Iowa stalker arrested for hiding three AirTags in victim's vehicle
AppleInsider may earn an affiliate commission on purchases made through links on our site.
An Iowa man has been arrested for AirTags stalking a person he mistakenly believed he was married to, in yet another case where Apple's tracker is used for criminal activity.
Carl Steven Shawver of Bettendorf, Iowa, was arrested on Saturday and charged with stalking and the unauthorized use of GPS. The 63-year-old was caught multiple times misusing AirTags to track down a woman, in an unusual stalking instance.
On December 5, court documents state a person was alerted by their smartphone that their movements were being tracked, in what sounds like Apple's anti-stalking notification feature in action. An AirTag was discovered on the person's spare tire, which they took to West Des Moines Police.
Shawver visited the police station the next day to try and find the victim, reports Keloland.com.
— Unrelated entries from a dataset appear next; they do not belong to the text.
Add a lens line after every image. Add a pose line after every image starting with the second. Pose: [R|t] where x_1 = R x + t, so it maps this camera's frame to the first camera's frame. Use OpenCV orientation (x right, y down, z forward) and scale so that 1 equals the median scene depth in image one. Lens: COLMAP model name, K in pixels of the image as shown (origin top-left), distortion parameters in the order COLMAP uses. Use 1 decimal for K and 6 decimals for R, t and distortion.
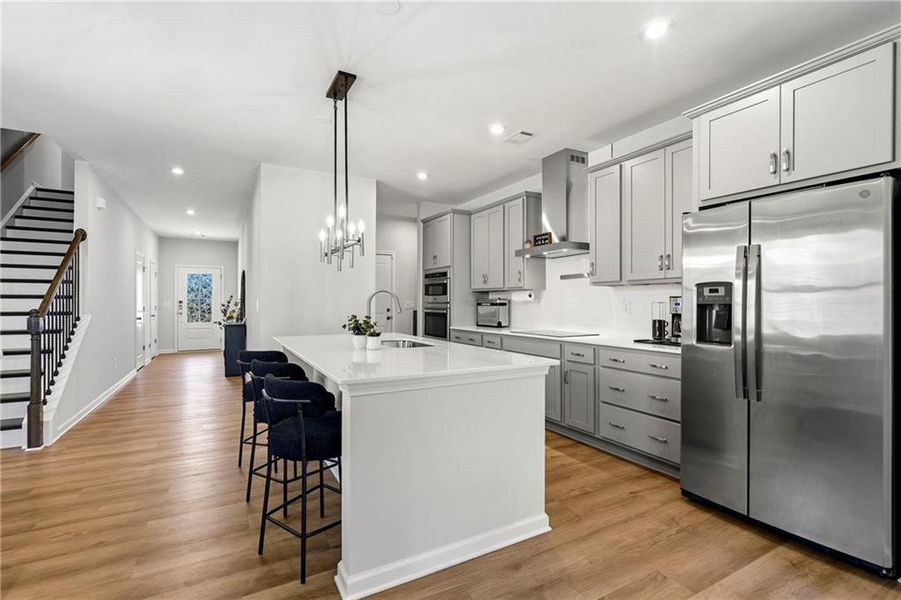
lens RADIAL K [[415.4, 0, 445.2], [0, 415.4, 301.4], [0, 0, 1]] dist [-0.000556, 0.000369]
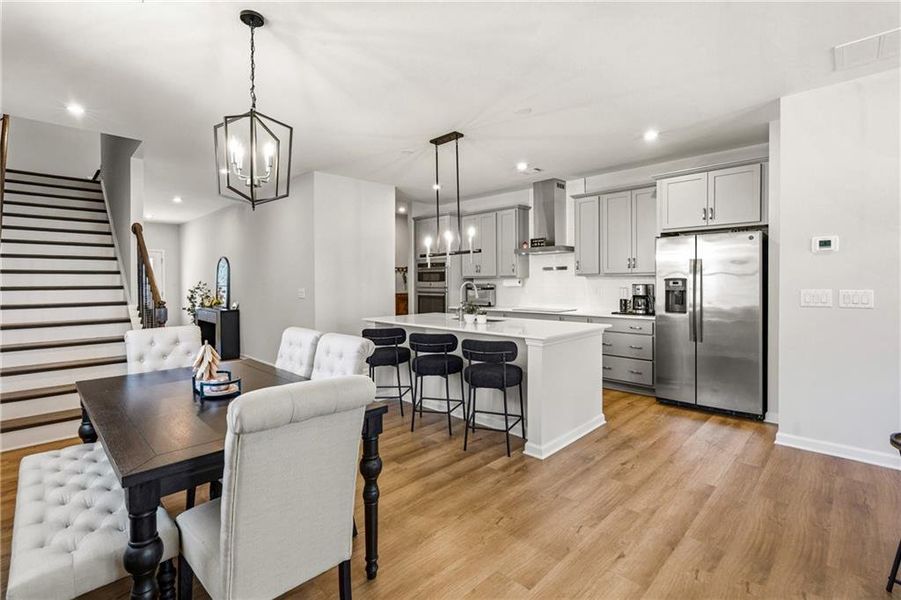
lens RADIAL K [[416.2, 0, 442.9], [0, 416.2, 285.4], [0, 0, 1]] dist [-0.002291, -0.000223]
pose [[0.960491, -0.010933, 0.278098, -0.460961], [0.007672, 0.999888, 0.012813, -0.026080], [-0.278207, -0.010173, 0.960467, -0.249129]]
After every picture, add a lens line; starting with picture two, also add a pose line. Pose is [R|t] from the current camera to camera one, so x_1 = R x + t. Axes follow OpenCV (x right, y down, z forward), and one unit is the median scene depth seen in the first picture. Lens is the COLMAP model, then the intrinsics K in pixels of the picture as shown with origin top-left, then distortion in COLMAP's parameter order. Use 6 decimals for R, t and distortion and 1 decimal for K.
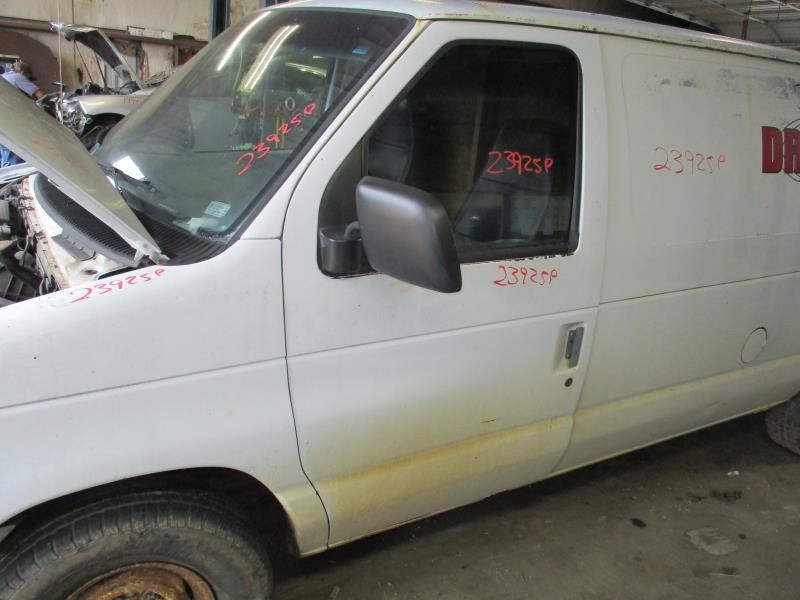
lens RADIAL K [[616.9, 0, 404.3], [0, 616.9, 306.4], [0, 0, 1]] dist [-0.039669, 0.033277]
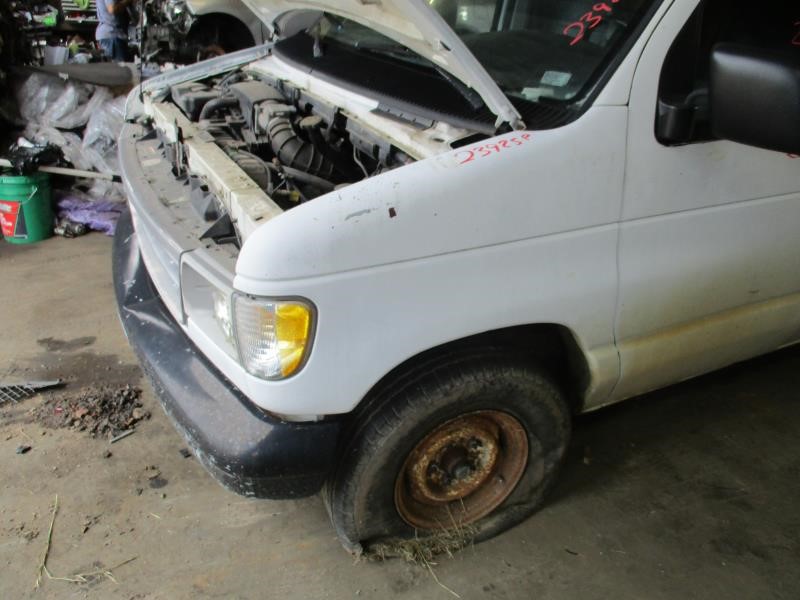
lens RADIAL K [[616.9, 0, 401.0], [0, 616.9, 300.7], [0, 0, 1]] dist [-0.039669, 0.033277]
pose [[0.998944, 0.000251, -0.045946, -0.536161], [0.005548, 0.992010, 0.126034, 0.084926], [0.045610, -0.126156, 0.990961, -0.087391]]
He claimed that the victim was married to him, and that he had placed the AirTag on the vehicle as he believed they were having an affair.
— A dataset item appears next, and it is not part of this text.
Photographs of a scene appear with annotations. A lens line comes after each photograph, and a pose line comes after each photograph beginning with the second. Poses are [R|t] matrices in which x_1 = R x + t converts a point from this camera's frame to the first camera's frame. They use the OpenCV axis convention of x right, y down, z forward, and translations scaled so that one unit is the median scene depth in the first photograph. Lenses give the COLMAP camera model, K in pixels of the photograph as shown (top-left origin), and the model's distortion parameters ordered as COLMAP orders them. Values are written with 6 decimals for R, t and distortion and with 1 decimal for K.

The claims of marriage were not true, as the two never had a relationship to begin with. The victim also reportedly blocked Shawver from calling or messaging them.
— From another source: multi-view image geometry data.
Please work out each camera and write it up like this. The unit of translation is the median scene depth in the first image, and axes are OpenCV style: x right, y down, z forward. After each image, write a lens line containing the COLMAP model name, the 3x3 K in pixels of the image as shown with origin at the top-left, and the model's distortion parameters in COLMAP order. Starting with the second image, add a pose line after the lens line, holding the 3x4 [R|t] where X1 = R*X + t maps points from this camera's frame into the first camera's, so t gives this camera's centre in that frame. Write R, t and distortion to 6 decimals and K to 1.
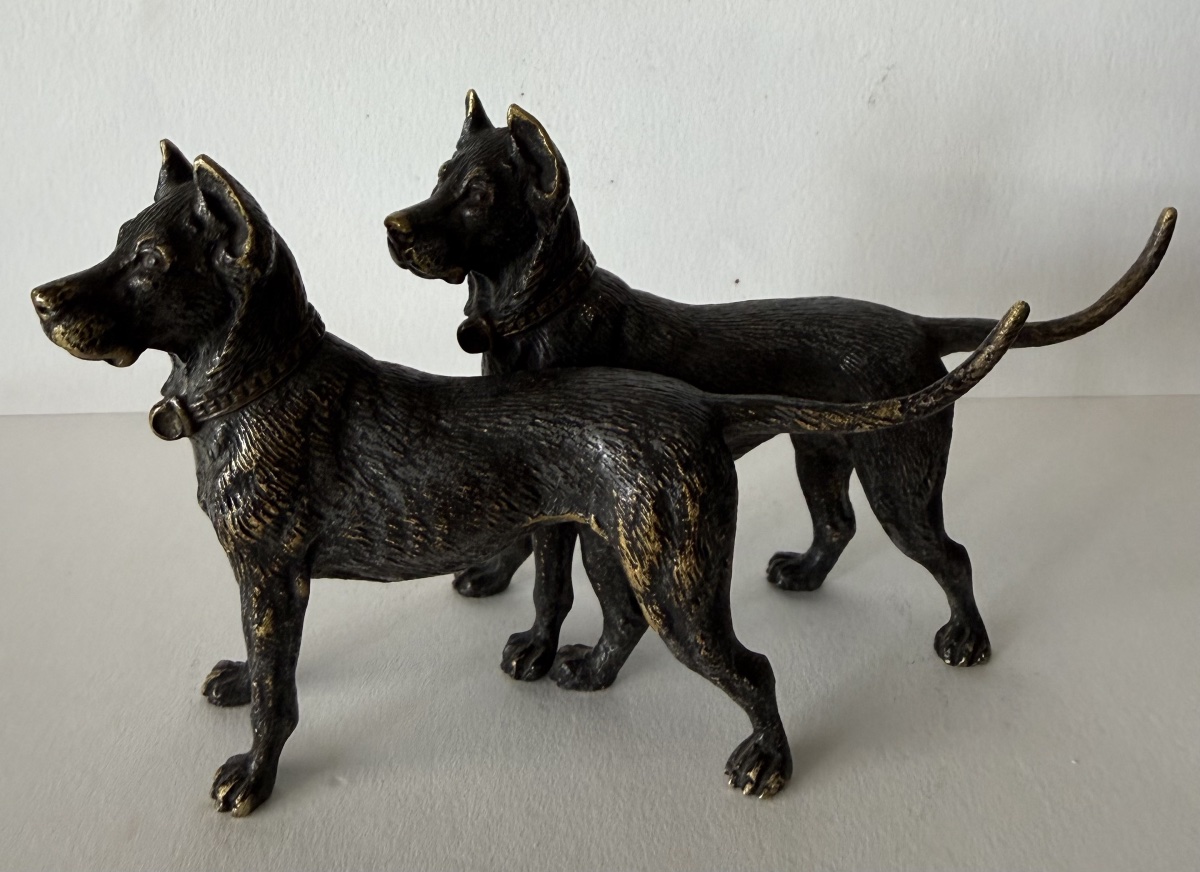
lens RADIAL K [[1099.6, 0, 600.0], [0, 1099.6, 436.0], [0, 0, 1]] dist [0.006659, -0.003505]
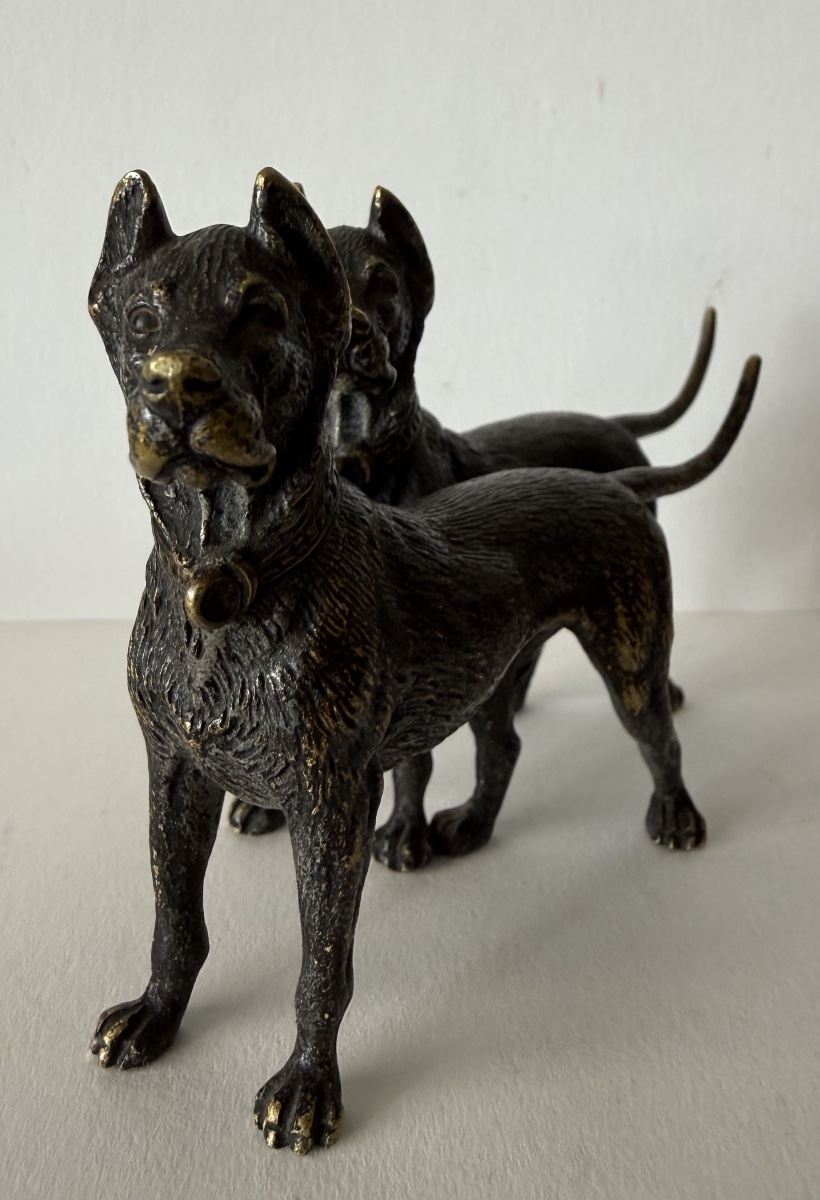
lens RADIAL K [[954.2, 0, 411.8], [0, 954.2, 652.2], [0, 0, 1]] dist [-0.000568, 0.001268]
pose [[0.748744, -0.271199, 0.604841, -0.638543], [0.316065, 0.948133, 0.033862, 0.034853], [-0.582654, 0.165815, 0.795626, 0.450774]]
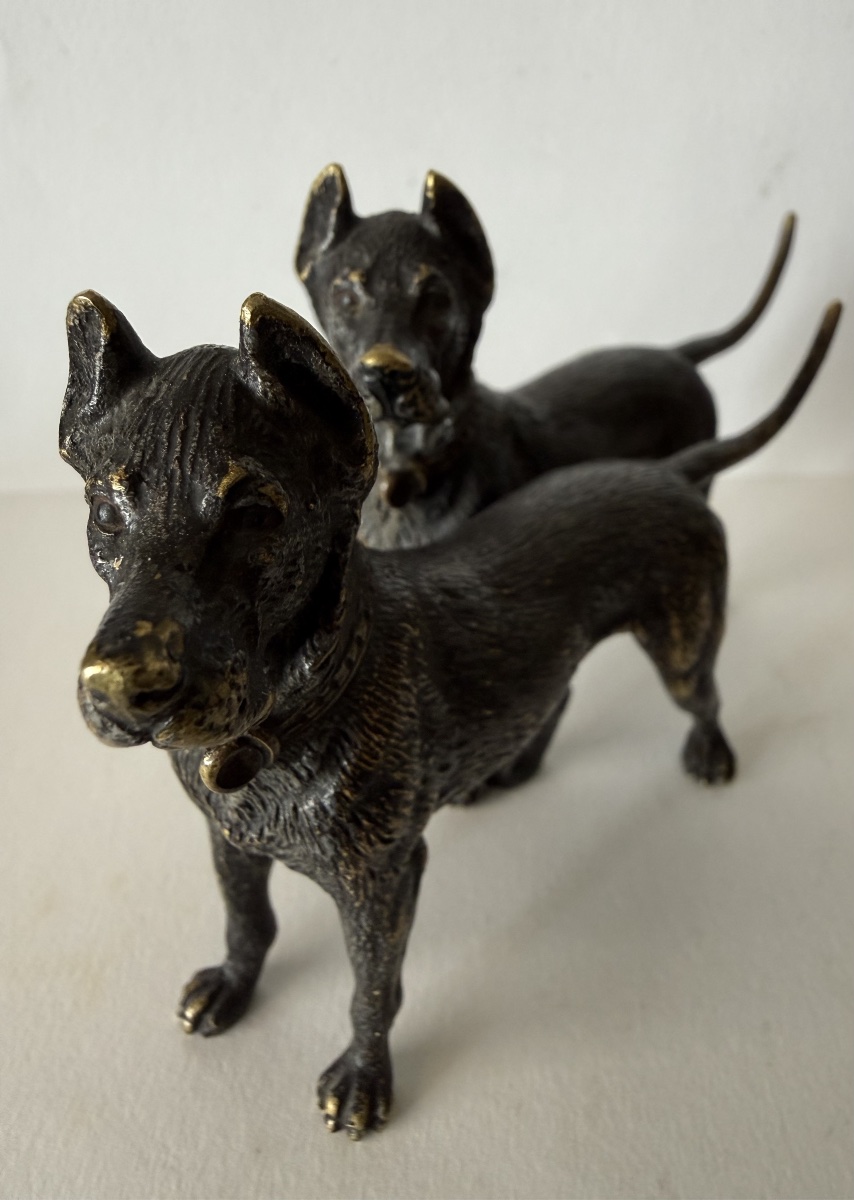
lens RADIAL K [[771.7, 0, 464.1], [0, 771.7, 616.9], [0, 0, 1]] dist [0.005657, 0.000411]
pose [[0.773760, -0.394432, 0.495701, -0.457510], [0.305572, 0.917844, 0.253353, -0.152752], [-0.554907, -0.044562, 0.830718, 0.546191]]
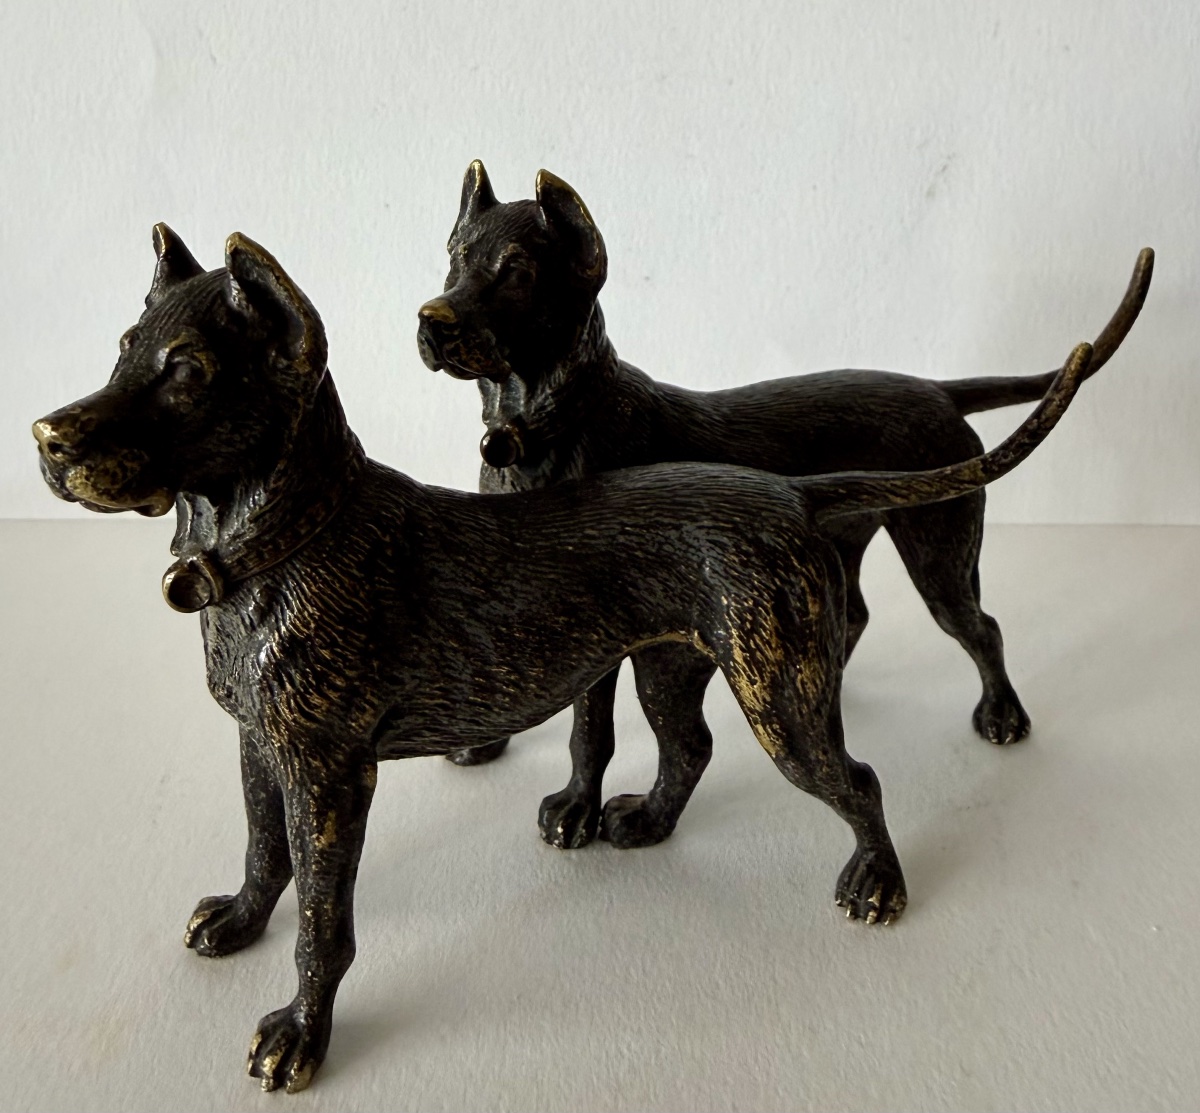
lens RADIAL K [[1131.9, 0, 597.3], [0, 1131.9, 501.6], [0, 0, 1]] dist [0.002653, -0.005722]
pose [[0.961790, -0.122480, 0.244864, -0.291590], [0.140156, 0.988542, -0.056046, 0.011269], [-0.235194, 0.088224, 0.967936, 0.157094]]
With the first AirTag in police custody, a second was discovered on December 7, after the victim received another notification that they were being tracked. This time, the AirTag was discovered in a wallet within a plastic sandwich bag, again on top of the spare tire.
A third was found not long after, yet again following the tracking notification. Using a mechanic shop lift to check under the vehicle, the AirTag was found wrapped in plastic an din a plastic case, attached to the subframe.
With all AirTags in evidence at the station, a police officer saw Shawver in his vehicle at the station's parking lot. Later, during a traffic stop by the officer, Shawver tried to claim he had agreed with the victim to meet at the station.
The man was taken to Polk County Jail on a $3,000 bond, with a preliminary hearing set for December 19.
The story is the latest to involve Apple's tracking device, which in early December became the target of a lawsuit. The legal complaint accuses Apple of producing an unsafe device due to the potential for it to be used for stalking, and claims Apple's safeguards are "inadequate."